Required work: Below are records with pictures. Transcribe exactly, and only, the lines from the line with "Search product, name, brand..." to the line with "Movie Reviews", both ends included, but not the pictures.

Records to process:

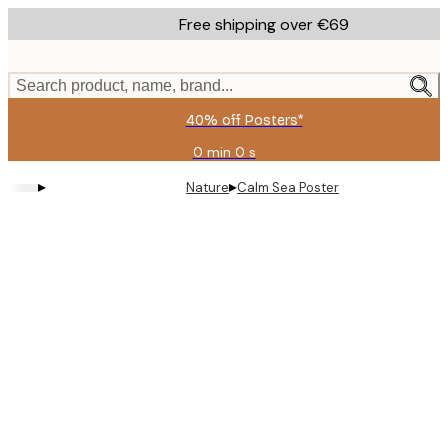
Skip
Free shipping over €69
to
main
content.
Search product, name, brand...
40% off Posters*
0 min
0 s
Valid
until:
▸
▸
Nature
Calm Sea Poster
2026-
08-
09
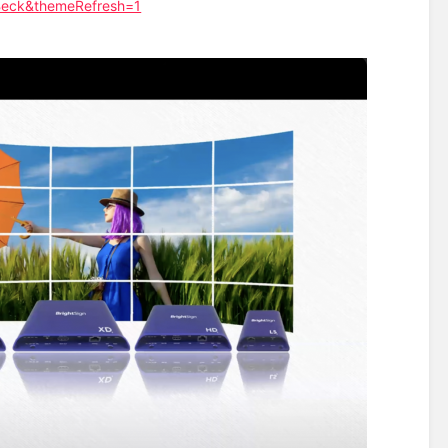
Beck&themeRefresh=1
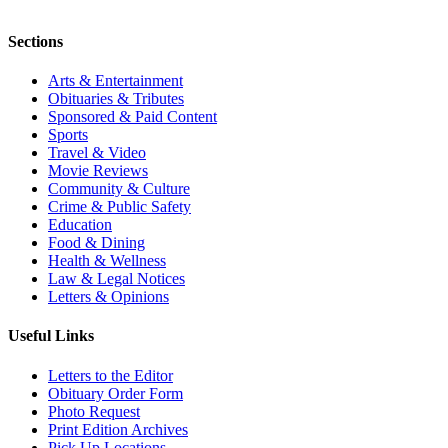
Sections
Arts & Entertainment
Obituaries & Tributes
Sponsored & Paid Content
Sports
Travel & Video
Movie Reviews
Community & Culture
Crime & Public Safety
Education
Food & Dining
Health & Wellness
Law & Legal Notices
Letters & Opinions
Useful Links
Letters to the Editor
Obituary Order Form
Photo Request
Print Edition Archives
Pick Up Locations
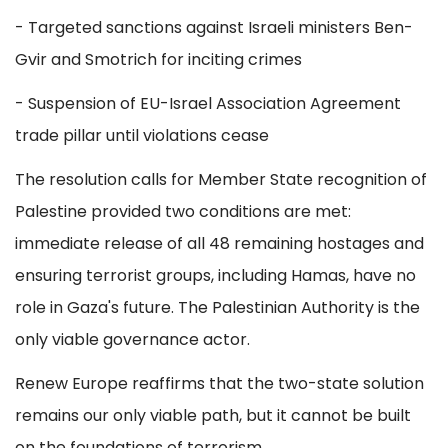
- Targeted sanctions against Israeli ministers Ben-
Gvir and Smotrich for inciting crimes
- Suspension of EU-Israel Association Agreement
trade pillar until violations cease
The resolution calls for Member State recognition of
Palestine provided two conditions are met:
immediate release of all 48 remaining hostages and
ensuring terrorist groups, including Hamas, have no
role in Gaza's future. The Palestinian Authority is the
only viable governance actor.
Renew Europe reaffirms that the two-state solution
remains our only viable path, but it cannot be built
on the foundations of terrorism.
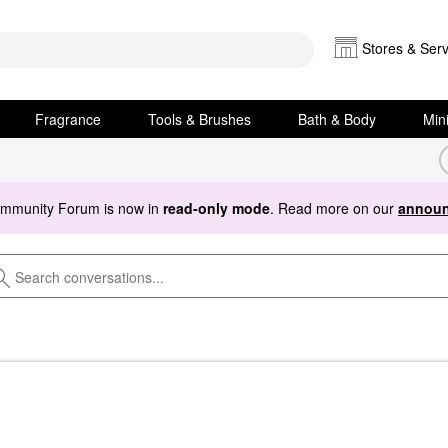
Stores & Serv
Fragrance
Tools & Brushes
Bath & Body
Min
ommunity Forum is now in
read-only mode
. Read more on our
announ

Response below:
Search product, name, brand...
40% off Posters*
0 min
0 s
Valid
until:
▸
▸
Nature
Calm Sea Poster
2026-
08-
09
Beck&themeRefresh=1
Sections
Arts & Entertainment
Obituaries & Tributes
Sponsored & Paid Content
Sports
Travel & Video
Movie Reviews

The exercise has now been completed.